--- Supplied data Enclosed Below ---

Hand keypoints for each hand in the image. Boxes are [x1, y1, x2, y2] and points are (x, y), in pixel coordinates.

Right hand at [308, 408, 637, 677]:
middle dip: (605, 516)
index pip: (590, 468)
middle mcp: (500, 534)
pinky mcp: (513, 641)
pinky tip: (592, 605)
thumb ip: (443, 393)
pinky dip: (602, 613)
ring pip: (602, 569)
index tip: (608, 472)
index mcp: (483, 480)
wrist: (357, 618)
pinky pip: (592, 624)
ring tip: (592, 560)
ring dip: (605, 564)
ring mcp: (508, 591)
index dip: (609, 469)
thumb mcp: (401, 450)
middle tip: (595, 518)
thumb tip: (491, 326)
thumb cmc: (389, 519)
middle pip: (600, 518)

--- End of Enclosed Supplied data ---
--- Supplied data Enclosed Below ---

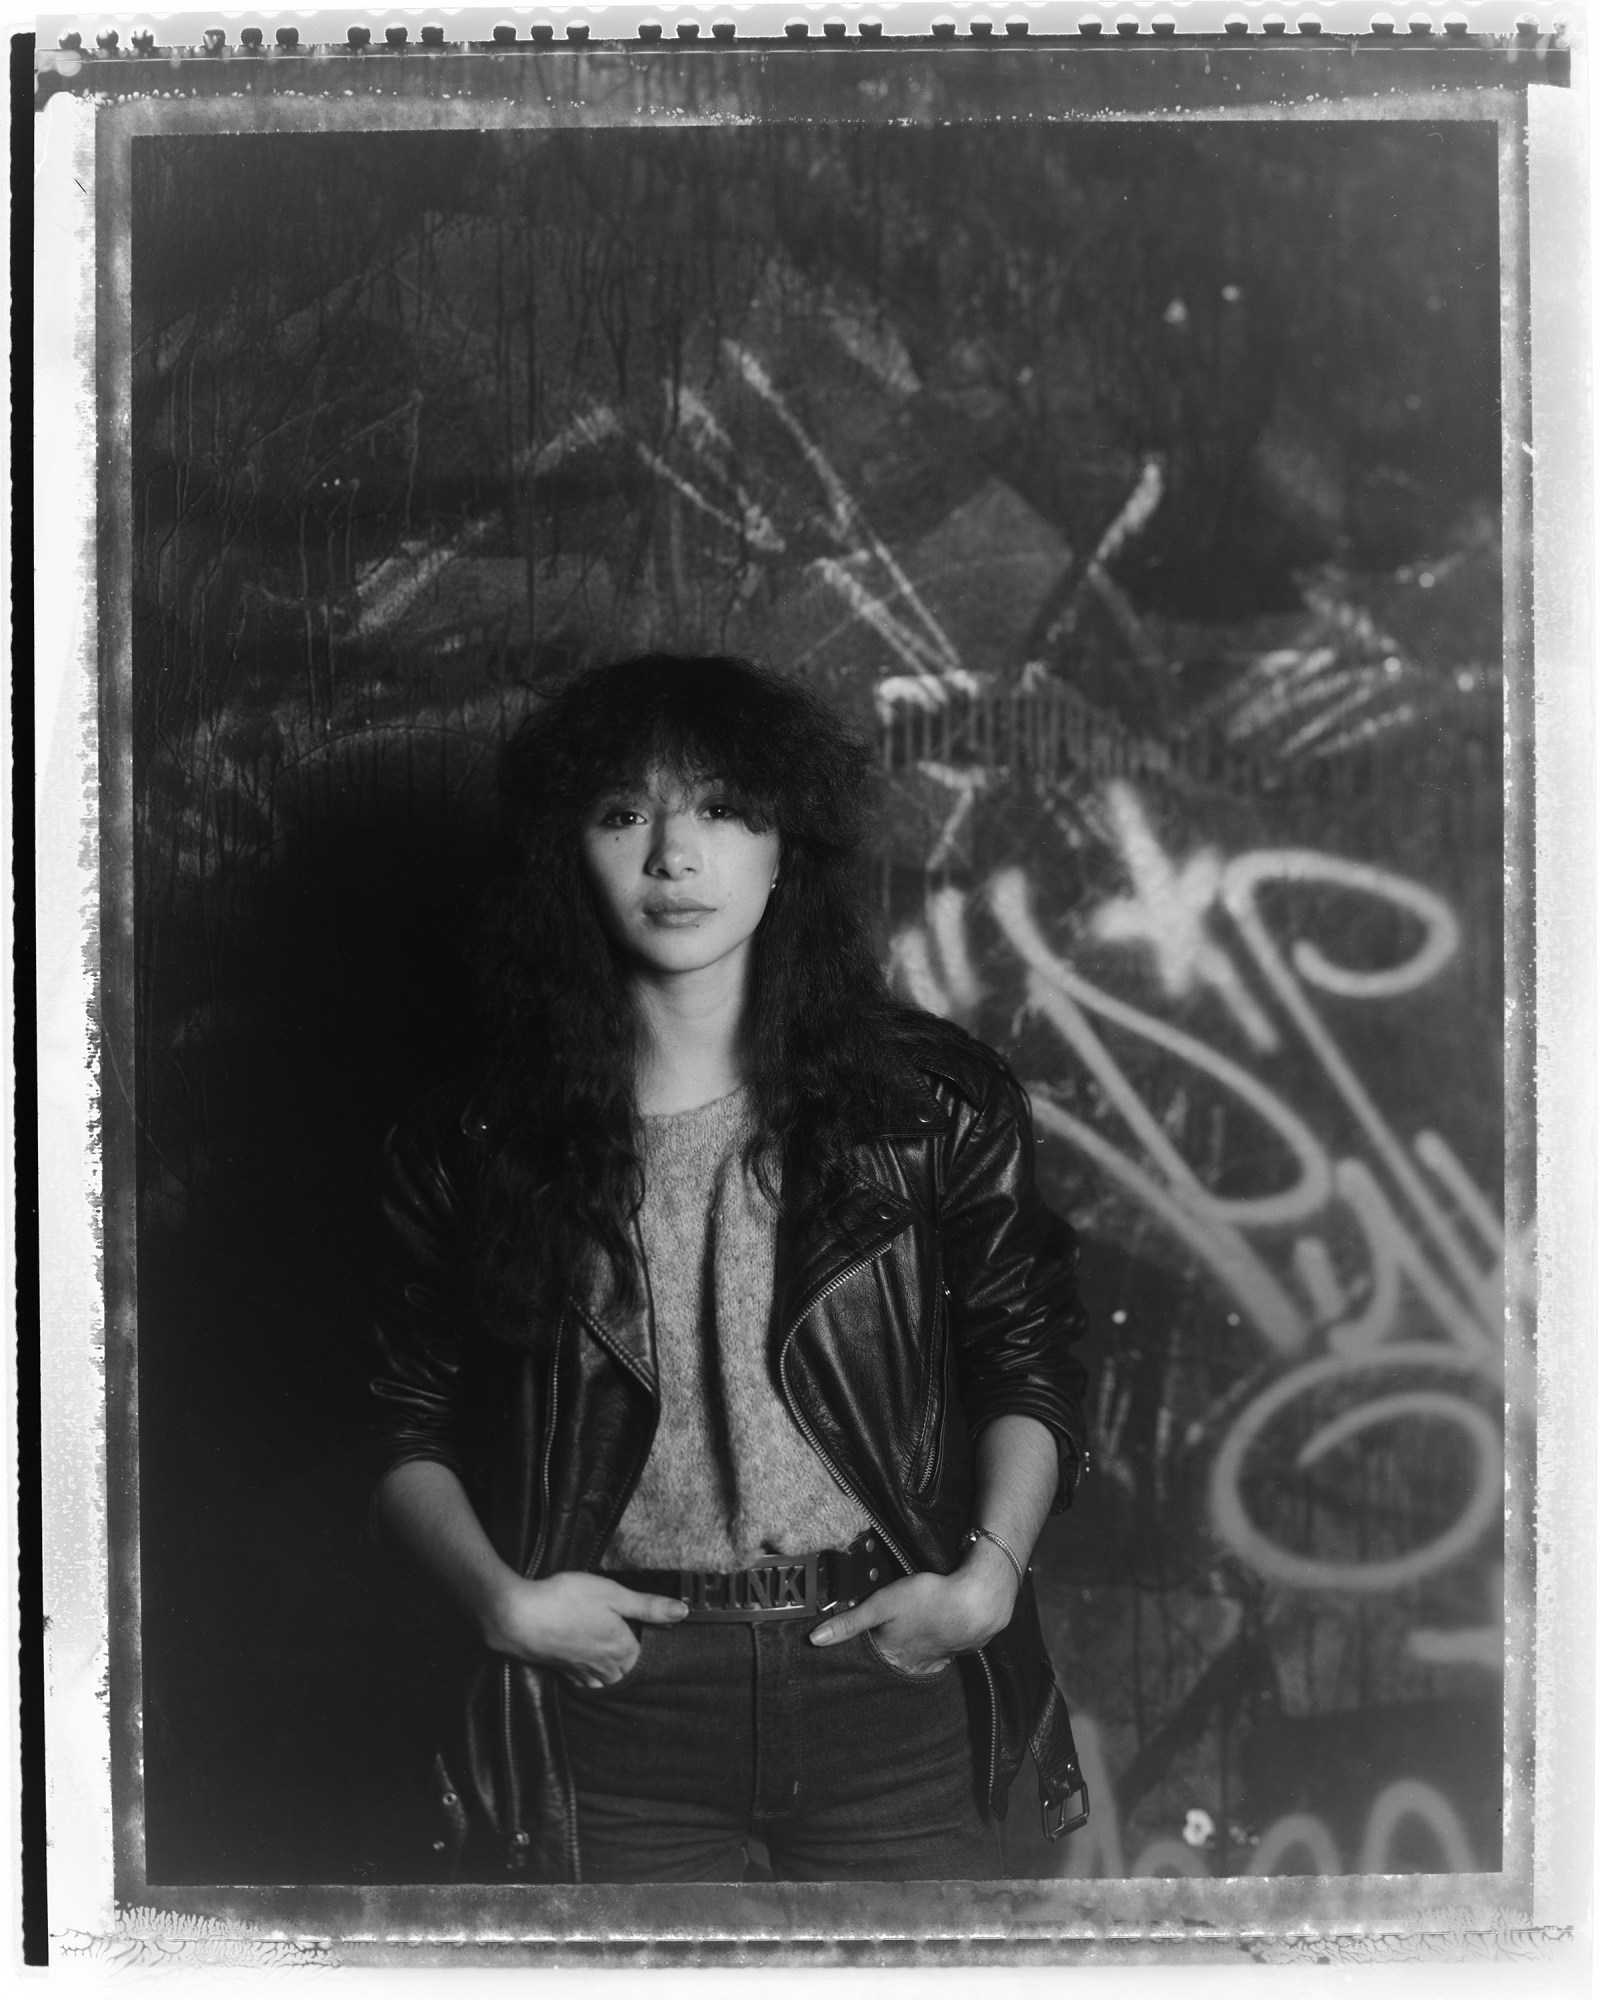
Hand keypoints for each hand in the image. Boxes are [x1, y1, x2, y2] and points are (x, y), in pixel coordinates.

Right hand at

--- End of Enclosed Supplied data ---

Work instructions:
Among the records above, only the lines between the line holding "pinky pip: (592, 624)" and the line holding "middle pip: (600, 518)", inclusive, are to be output, exactly as written.

Response:
pinky pip: (592, 624)
ring tip: (592, 560)
ring dip: (605, 564)
ring mcp: (508, 591)
index dip: (609, 469)
thumb mcp: (401, 450)
middle tip: (595, 518)
thumb tip: (491, 326)
thumb cmc: (389, 519)
middle pip: (600, 518)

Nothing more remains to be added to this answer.